En revanche, Rustin ne cesse de s’éloigner de ses contemporains alors qu’il leur ressemble en apparence a priori. Parce qu’il peint des Hommes, il est intégré à ce sujet plus qu’émergent de la figure humaine, du corps et de la surenchère actuelle dans sa décrépitude. Rustin est, à mon sens, au-delà de ce type de considérations et sa peinture nous parle de tout autre chose. Rustin est, malgré lui, une imposante personnalité picturale. Il est aussi au delà de ce type d’appréciation.

Il est peintre avant tout, j’ajouterai au sens le plus noble du terme et sa peinture l’élève au rang de maître en l’intégrant à l’histoire universelle de la peinture. Sa postérité est indubitablement engagée. Sa lucidité, sa mesure, son recul, sont autant de qualités tangibles sur le champ pictural. Rustin à aucun moment n’agresse le spectateur, il impose ce qui n’est finalement plus une imagerie aujourd’hui. Le sujet est devenu prétexte de création et son œuvre, au fond, n’est rien d’autre que de la peinture.

Depuis l’été dernier, sont apparus sur ses toiles des touches de couleurs vives. Sa facture, de plus en plus visible, s’est émancipée et est triomphante. L’idée d’un triomphe de l’humanité équivaut au triomphe de la peinture, ils sont indissociables et simultanés.

Les personnages ont investi autrement le champ pictural des grands formats, de véritables carnations ont succédé aux teintes cadavéreuses, la composition et le décor se définissent plus clairement en se simplifiant davantage, les chairs sont tendues et ont perdu leur mollesse vieillissante, des chevelures denses encadrent certains faciès, ils rajeunissent de toute évidence. Que s’est-il passé ? Le peintre aurait-il pris de la distance ? Serait-il en train de dire au monde, « je suis peintre, je ne fais que de la peinture » tout simplement ?

À la question, comme toujours, Rustin s’est tu, mais a souri. Son sourire n’est aucunement le gage de son approbation. Philippe Dagen précisait que « Jean Rustin s’explique très peu sur son œuvre. Dans l’atelier, il répond aux questions brièvement et sans grand plaisir (…) Il exige de la peinture qu’elle s’exprime par ses moyens et à plein régime, sans le secours d’aucune parole, et respecte rigoureusement cette exigence.[8] »

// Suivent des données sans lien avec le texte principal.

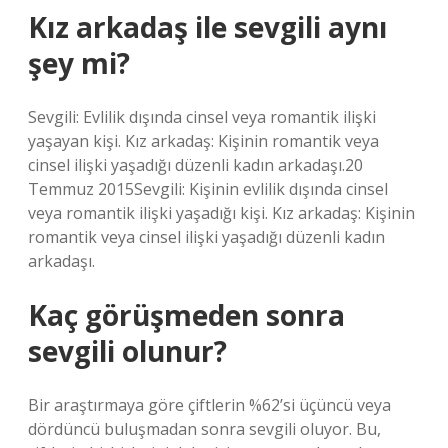
Kız arkadaş ile sevgili aynı
şey mi?
Sevgili: Evlilik dışında cinsel veya romantik ilişki
yaşayan kişi. Kız arkadaş: Kişinin romantik veya
cinsel ilişki yaşadığı düzenli kadın arkadaşı.20
Temmuz 2015Sevgili: Kişinin evlilik dışında cinsel
veya romantik ilişki yaşadığı kişi. Kız arkadaş: Kişinin
romantik veya cinsel ilişki yaşadığı düzenli kadın
arkadaşı.
Kaç görüşmeden sonra
sevgili olunur?
Bir araştırmaya göre çiftlerin %62’si üçüncü veya
dördüncü buluşmadan sonra sevgili oluyor. Bu,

Faut-il absolument se taire ? Quand on aime profondément et immédiatement la peinture de Jean Rustin les mots commencent à s’imposer. Ils sont une nécessité …« Chacun à son petit cinéma personnel et rien d’autre…»

Charlotte Waligòra


[1] Comprendre « mode ».

[2] Catherine Millet, « Editorial », Art Press, n° 307, décembre 2004.

[3] Bernard Noël, Michel Troche, Marc Le Bot, Rustin, Ed. de l’Equinoxe, Paris, 1984. p 26, 27.

[4] Richard Leydier, « La nouvelle peinture et la France », Art Press, n° 307, décembre 2004.

[5] Professeur des Universités.

[6] Claude Roffat, « Défense de Jean Rustin », Enfers numéro 2, Pleine Marge, 1996.

[7] Bernard Noël, Michel Troche, Marc Le Bot, Rustin, Ed. de l’Equinoxe, Paris, 1984. P. 26.

[8] Philippe Dagen, « Ce qui reste de l’homme », Jean Rustin, Musée Frissiras, Athènes, 2005, p. 13.